JPS1 How does the engineer of a freight train control the slack if the train stops on an upgrade? Downgrade? No grade (if there is such a thing)? On a recent trip from El Paso to Tuscon on the Sunset Limited, a Texas Eagle passenger on the through sleeper told me that he did not like to ride in the last car because of the whipping effect created by the slack running in and out. I am under the impression that Amtrak's Superliner cars, at least, have practically no slack action because of the lock tight couplers. Am I correct?
How does the engineer of a freight train control the slack if the train stops on an upgrade? Downgrade?
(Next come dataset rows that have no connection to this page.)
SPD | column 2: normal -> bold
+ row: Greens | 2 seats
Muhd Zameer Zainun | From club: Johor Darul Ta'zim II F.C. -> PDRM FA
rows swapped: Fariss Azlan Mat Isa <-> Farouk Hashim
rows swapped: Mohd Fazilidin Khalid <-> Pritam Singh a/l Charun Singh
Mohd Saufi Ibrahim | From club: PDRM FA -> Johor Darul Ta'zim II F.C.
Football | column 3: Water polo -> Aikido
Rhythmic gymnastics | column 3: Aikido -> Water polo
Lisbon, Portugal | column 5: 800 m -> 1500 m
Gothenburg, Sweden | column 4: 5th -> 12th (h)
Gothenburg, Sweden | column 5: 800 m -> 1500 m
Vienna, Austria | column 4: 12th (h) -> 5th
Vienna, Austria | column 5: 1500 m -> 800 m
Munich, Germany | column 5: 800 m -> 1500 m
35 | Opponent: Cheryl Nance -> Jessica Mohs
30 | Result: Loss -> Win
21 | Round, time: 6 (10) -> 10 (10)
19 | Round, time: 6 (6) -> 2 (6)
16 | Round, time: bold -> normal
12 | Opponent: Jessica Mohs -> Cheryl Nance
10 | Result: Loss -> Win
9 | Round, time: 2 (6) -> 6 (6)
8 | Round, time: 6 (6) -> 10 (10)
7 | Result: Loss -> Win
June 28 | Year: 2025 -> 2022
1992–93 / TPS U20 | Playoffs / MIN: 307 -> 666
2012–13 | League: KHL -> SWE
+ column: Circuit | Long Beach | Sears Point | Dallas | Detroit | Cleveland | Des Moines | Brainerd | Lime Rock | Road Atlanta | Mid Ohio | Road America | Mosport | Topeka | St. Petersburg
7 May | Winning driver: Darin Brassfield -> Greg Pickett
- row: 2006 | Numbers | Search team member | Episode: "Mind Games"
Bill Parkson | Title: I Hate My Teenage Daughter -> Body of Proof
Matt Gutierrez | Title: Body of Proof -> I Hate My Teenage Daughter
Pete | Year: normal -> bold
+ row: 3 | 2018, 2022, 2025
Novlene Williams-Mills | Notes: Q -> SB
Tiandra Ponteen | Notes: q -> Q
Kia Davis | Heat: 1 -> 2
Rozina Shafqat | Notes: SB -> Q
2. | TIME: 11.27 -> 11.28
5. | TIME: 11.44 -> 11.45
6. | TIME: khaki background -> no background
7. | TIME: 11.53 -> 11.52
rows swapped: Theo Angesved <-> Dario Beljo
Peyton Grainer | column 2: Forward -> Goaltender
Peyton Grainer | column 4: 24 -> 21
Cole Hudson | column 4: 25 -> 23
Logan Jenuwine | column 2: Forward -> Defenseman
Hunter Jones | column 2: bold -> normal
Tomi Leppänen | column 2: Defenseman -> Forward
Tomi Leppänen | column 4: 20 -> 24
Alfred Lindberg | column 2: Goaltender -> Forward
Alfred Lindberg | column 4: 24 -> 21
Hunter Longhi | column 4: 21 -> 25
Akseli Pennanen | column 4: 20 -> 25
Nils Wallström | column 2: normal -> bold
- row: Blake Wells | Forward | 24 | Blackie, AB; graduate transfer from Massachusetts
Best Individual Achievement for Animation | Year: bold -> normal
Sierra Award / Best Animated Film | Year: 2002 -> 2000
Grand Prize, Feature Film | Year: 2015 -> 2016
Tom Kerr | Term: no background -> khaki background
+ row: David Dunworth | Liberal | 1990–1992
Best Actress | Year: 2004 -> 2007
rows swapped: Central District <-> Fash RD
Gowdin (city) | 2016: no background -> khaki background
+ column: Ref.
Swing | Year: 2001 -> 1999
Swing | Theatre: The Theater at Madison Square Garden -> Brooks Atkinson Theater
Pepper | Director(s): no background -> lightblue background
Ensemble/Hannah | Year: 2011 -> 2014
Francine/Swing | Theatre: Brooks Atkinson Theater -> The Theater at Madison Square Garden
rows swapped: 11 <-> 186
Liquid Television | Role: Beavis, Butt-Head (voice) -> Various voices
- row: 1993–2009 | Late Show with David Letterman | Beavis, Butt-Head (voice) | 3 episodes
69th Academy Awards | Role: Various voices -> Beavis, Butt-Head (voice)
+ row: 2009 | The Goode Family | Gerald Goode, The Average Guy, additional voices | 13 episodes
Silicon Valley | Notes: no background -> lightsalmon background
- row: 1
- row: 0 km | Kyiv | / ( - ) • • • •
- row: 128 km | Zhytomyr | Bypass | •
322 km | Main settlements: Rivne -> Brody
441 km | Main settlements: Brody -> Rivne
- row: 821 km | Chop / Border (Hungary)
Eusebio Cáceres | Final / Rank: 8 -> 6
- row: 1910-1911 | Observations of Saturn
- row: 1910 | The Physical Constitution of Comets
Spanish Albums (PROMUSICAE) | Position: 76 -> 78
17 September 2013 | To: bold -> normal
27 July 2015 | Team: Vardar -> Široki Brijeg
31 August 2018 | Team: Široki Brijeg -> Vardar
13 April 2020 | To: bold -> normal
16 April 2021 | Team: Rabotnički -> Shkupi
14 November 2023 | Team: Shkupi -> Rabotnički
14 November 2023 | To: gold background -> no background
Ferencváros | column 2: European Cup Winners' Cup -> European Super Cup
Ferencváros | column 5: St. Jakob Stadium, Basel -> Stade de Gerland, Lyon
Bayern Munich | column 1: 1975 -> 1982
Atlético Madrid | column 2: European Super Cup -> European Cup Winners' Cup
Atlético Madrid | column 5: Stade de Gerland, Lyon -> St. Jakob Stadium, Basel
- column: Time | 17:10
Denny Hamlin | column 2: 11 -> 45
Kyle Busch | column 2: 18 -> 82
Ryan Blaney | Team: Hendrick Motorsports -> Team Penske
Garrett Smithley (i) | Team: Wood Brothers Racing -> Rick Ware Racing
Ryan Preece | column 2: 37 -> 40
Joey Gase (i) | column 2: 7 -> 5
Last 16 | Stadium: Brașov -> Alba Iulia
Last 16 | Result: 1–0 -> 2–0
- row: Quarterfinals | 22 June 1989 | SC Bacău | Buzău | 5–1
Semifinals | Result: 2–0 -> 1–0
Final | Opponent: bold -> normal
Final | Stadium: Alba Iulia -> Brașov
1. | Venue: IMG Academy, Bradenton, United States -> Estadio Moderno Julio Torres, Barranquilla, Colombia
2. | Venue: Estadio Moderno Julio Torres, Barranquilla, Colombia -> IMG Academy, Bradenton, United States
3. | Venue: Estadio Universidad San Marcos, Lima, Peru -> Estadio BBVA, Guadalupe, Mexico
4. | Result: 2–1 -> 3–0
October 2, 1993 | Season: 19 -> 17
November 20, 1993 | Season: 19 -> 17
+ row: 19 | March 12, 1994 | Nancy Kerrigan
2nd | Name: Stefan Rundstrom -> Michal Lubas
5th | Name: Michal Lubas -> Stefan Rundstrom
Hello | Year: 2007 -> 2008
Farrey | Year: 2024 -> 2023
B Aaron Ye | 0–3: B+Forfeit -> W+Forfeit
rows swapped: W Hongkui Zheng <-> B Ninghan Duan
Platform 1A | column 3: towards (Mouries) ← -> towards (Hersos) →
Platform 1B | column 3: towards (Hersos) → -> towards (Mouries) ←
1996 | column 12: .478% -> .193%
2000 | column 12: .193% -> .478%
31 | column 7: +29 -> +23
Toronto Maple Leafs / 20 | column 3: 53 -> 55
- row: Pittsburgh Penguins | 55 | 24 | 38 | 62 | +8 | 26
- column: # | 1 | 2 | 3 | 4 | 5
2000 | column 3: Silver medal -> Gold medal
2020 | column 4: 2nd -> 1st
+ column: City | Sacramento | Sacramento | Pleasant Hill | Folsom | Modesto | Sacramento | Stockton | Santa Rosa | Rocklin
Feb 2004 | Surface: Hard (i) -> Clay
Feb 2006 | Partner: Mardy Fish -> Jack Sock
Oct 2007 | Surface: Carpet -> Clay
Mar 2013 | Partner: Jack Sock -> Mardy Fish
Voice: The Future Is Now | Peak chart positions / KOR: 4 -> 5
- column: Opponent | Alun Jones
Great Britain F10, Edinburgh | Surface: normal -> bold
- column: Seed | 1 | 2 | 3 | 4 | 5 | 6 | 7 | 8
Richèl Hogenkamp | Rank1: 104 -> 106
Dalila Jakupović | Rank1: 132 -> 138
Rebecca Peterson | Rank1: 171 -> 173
No grade (if there is such a thing)?
On a recent trip from El Paso to Tuscon on the Sunset Limited, a Texas Eagle passenger on the through sleeper told me that he did not like to ride in the last car because of the whipping effect created by the slack running in and out.
I am under the impression that Amtrak's Superliner cars, at least, have practically no slack action because of the lock tight couplers. Am I correct?
The only adverse side-to-side motion I recall comes from the rocking caused by track that needs surfacing (the worst ever in my memory came last year when the California Zephyr was detoured across Wyoming and we had to enter Denver over the Belt Line--which seriously needed surfacing. I did not remember such rocking the year before when we were detoured going west.